The second raft of measures announced by the Government in an attempt to curb the spread of coronavirus represent a considered and proportionate response to a challenge that is growing by the day.
The measures, set out on Tuesday, will only add to the economic misery already heaped upon citizens by Covid-19, and have failed to satisfy those voices calling for a complete lockdown of society.
However, the fact that they fall around the centre line of what might have been done does not mean they amount to a fudge. Throughout this crisis, Ireland has taken a measured, consistent and evidence-led approach to the challenge involved.
Where countries on either side of us have flip-flopped and changed tack with astonishing rapidity, the Irish authorities have followed a graduated approach based on the best available international and local advice.
In other countries, some politicians have played politics with the pandemic, but in the State the lead has been taken by scientific experts, with the Government effectively playing a support role that has demanded the provision of large sums of money.
In common with other countries, Ireland has made mistakes along the way. There was a failure to clamp down on travel from problem areas, notably Italy, quickly enough. Ireland also seems to be behind the curve on the provision of personal protective equipment for health staff and on testing.
This was apparent again over the past 24 hours when the criteria for testing were altered again, effectively meaning people with only one Covid-19 symptom will not be tested.
It is hard not to see this as a change designed to cut the demand for testing, which was running out of all proportion to the system's ability to provide the service. It now seems the official approach is the same as that of the World Health Organisation – "test, test, test" – but with the rider "though not just yet".

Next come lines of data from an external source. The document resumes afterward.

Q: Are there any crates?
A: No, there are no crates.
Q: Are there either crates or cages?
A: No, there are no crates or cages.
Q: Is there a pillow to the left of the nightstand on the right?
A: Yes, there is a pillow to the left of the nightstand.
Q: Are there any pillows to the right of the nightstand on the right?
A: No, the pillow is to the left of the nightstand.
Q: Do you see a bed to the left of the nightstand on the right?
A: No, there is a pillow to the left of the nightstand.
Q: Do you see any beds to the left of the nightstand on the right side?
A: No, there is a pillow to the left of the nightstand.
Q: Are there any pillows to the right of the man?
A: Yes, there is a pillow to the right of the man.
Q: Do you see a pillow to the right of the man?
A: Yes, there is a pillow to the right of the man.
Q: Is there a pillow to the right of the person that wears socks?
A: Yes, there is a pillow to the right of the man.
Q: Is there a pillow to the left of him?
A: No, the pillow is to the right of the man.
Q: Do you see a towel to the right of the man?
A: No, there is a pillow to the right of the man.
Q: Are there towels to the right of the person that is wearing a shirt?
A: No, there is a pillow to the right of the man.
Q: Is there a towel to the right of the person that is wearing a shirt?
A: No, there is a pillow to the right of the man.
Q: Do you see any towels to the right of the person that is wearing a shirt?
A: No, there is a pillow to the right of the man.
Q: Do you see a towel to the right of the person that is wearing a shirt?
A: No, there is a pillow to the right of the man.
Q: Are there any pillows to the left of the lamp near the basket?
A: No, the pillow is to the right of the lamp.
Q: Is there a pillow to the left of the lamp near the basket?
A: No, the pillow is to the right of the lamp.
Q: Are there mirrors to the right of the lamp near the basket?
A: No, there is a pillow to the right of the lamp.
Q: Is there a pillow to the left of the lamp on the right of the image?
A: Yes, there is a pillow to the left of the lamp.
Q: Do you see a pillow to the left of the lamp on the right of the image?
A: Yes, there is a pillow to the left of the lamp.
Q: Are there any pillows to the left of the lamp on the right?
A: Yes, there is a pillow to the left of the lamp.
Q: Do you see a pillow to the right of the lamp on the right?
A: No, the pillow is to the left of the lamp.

At Tuesday's briefing by the National Public Health Emergency Team, chief medical officer Dr Tony Holohan freely accepted that public health officials had "cast their net too widely" when loosening their criteria a fortnight ago.
At the time, the focus was on the removal of travel from overseas as a criterion for being tested for the virus. However, it was the decision to test people with just one symptom that really opened the floodgates.
The resulting 20,000 people a day who sought testing included people with other ailments, including flu, as well as a good proportion of the “worried well”. Lost among the numbers were the real priority cases, such as healthcare workers and, at times, the more severely ill.
Now Ireland is adopting the World Health Organisation (WHO) case definition for Covid-19, which requires two signs – fever and a respiratory symptom such as a cough or breathlessness.
This begs the question why didn’t we adopt the WHO rules in the first place?
There are uncomfortable echoes of the cervical cancer controversy here – where an offer of free repeat smears to the wider population of women ended up clogging up the system and creating months of delay in the screening programme.
In the current situation, too many patients are waiting too long to be tested or too long to get their results. Hopefully, this is only a short-term problem and the backlog will be cleared, as a prelude to wider testing in the population.
Still, in this calm-before-the-surge moment, there are some encouraging signs. There is widespread adherence to social distancing; the number of contacts of confirmed cases is dropping; and the number of diagnosed cases is growing slightly more slowly than expected – though this may be due to the seven-day time lag caused by testing delays.
It is still too early to know whether the measures adopted in Ireland will work, but at least the hands on the tiller seem to know where we are headed.